A report has revealed that Kenyans were most likely to have landed jobs over the past month, even though the economy was growing at a slower rate.
According to the Stanbic Purchasing Managers' Index (PMI), the number of jobs increased in August for the seventh consecutive month. Notably, this was the fastest rate of expansion since May 2024.
The headline PMI, which rose from 46.8 in July to 49.4 in August, revealed that hiring growth was recorded across all sectors of Kenya’s private sector.
The stabilisation of product demand, which allowed businesses to increase hiring expenditures, was cited by panellists as the reason for this employment improvement.
As a result, in August, Kenyan firms reduced their backlogs of work at one of the fastest rates since mid-2020.
However, this led to the rate of increase in staff costs at Kenyan businesses accelerating in August to the fastest since October 2019. Where an uplift was observed, panellists cited higher salaries due to the rising cost of living. Wage inflation was strongest among manufacturing firms.
Despite the increased workforce, August data revealed a decline in private sector activity at Kenyan businesses for the fourth month running.
Lower output was observed in the agriculture, construction, and services sectors. However, expansions in manufacturing, wholesale, and retail led to a much softer downturn in overall activity compared to July.
While firms cited ongoing challenges for themselves and clients, others were helped by stabilising sales and lower political tensions.

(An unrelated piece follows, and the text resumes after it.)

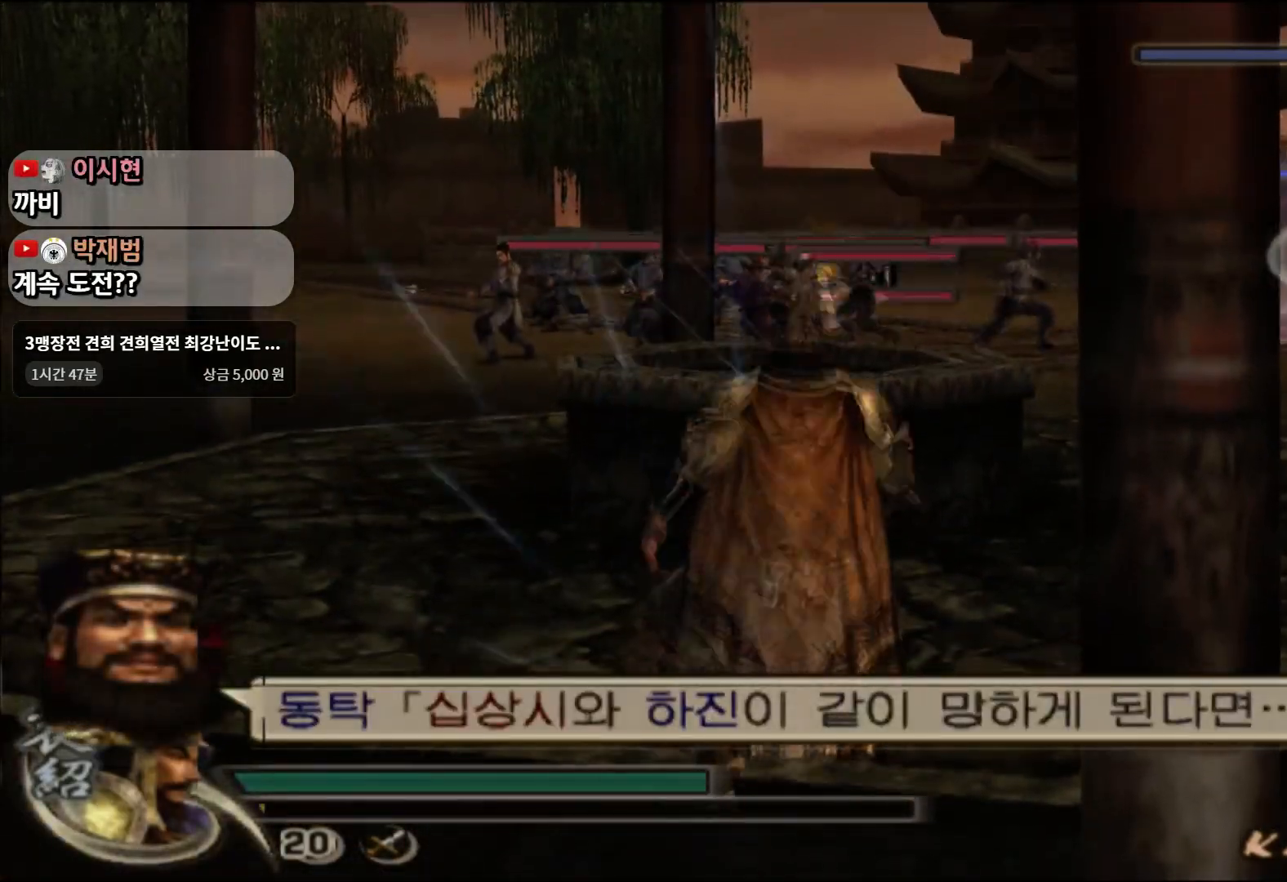
{"buttons": ["CIRCLE"], "left_stick": "center", "right_stick": "center", "events": [[183, "CIRCLE", "down"], [367, "left_stick", "center"]]}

Meanwhile, only four per cent of companies raised their prices, whilst three per cent reported cuts. Anecdotal evidence indicated that some firms had tried to boost demand by offering discounted products and services, offsetting the pass-through of higher taxes and other cost rises.
Still, business expectations were lifted higher for the third month in a row during August. With a quarter of surveyed firms expressing optimism towards year-ahead output, overall sentiment was the strongest seen for two and a half years.
Qualitative evidence showed that new marketing strategies, branch expansions, and product diversification lay behind the positive forecasts. Manufacturing companies were the most confident out of the five monitored sectors.